La compatibilité de l’écrivain Bret Easton Ellis avec le scénariste/réalisateur Paul Schrader n’était pas assurée d’avance. L’échec monumental du Cartel de Ridley Scott l’an passé (écrit par Cormac McCarthy) pouvait très bien se répéter. Loin d’être l’œuvre culte sous entendue par la bande annonce et son casting, The Canyons peut tout de même se voir comme une critique virulente envers Hollywood, ses démons, et l’occupation de jeunesse américaine d’aujourd’hui. Lorgnant vers la fable noire 100% nihiliste, le film de Bret Easton Ellis (car c’est clairement de son univers qu’il s’agit ici) assène une atmosphère déprimante et glaciale dans un monde pathétique et régressif, laissant transparaître une humanité gélatineuse faite de toc.

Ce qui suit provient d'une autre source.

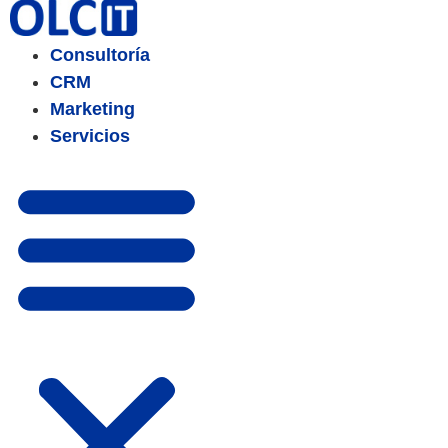
Consultoría
CRM
Marketing
Servicios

Tara (Lindsay Lohan) mène une vie sans but : faire l’amour avec Christian (James Deen) et Ryan (Nolan Gerard Funk) traduit l’unique moment où son existence paraît trouver du sens. Se sentant utile et en adéquation parfaite avec le désir des hommes, Tara est obsédé par cette idée d’un amour mort, dont elle bavarde longuement avec sa copine Cynthia (Tenille Houston). Ces conversations, agaçantes et stupides, appuient cet effet de déambulation en spirale, où le parcours de chacun s’entrecroise sans pour autant provoquer de violentes collisions. Ce que The Canyons apporte de plus à la récente pitoyable adaptation de Roger Avary d’un roman d’Ellis (Les lois de l’attraction), est cette dramatisation des évènements amenée de manière angoissante, créant un suspense précisément là où il serait impossible d’en donner naissance. The Canyons débute comme un grand film d’atmosphère, dans un Los Angeles fantomatique où Hollywood brûle à petit feu. Par une musique électro discrète et planante, Schrader introduit cet aspect à la fois cool et terriblement vide de sens de la jeunesse américaine du siècle. Il suffit de voir ces magnifiques plans sur Christian roulant dans son bolide, se rendant chez Cynthia, et sortant de sa voiture en se prenant pour un dieu grec, veste et jean noir avec lunettes de soleil assortis. Dès lors, si le regard porté sur cette tranche d’âge paraît innocent et ridicule, la suite du film en démontre pourtant le contraire, avec une insolence exposant une détérioration progressive de l’âme de ces jeunes que nous suivons avec un profond sentiment d’angoisse.
Le film aspire ainsi à la monstration d'une vérité, d'un témoignage propre et cohérent à la vie réelle. Ellis n’a d’ailleurs pas l’ambition d’écrire un scénario aussi littéraire que ses œuvres. Car la thématique du cinéma est bien entendu un socle fondamental sur lequel se déroule cette odyssée cancérigène. The Canyons s’ouvre et se clôt par des plans à l’esthétique très laide d’une salle de cinéma ravagée, dans un monde post apocalyptique. Le sujet même de l’intrigue, quant à lui, parle d’un film en devenir. On pourrait même y déceler une subtile mise en abîme lorsque Christian annonce que l’humanité n’est qu’une foule d’acteurs jouant toutes sortes de rôles, s’éloignant parfois lointainement de la personnalité propre à chacun de nous. Cette croyance va ainsi mener Christian à changer sa fonction vitale intrinsèque : ne voulant plus jouer l’acteur dans la spirale, c’est le rôle du réalisateur que le jeune homme va chercher à atteindre, contrôlant cruellement ses amis et sa fiancée, par son esprit hautain et supérieur. Ellis justifie alors que cette humanité maladive qu’il décrit peut s’exacerber jusqu’à devenir monstrueuse et d’une violence engendrée par le sexe et les nouvelles technologies. Le personnage interprété par James Deen pourrait d’ailleurs faire écho à celui de Robert de Niro dans Taxi Driver (écrit par Schrader), dans une époque contemporaine mêlant sexe, argent et facebook.
Il manque malheureusement à cette œuvre une mise en scène plus âpre et immersive, afin d’impliquer davantage le spectateur étranger à la philosophie de l’écrivain. Bien que cet esthétique propre nuance habilement les paroles et les actions sales de l’entourage de Tara, un découpage moins saccadé aurait traduit d'une meilleure façon la lente évolution de ces personnages à peine perceptible. Toutefois, qui de nos jours à la faculté de présenter cette vie mortuaire avec autant de vérité, de violence et de tristesse ? Roger Avary et ses effets de style outranciers ne produisaient que du faux, de l’ennui et un désintérêt total de la théorie nihiliste de l’auteur. Puisse le tandem Schrader/Ellis répéter plus habilement cette expérience aux bases solides mais à la réalisation passable, pour enfin mettre en images dignement l’univers littéraire du grand monsieur.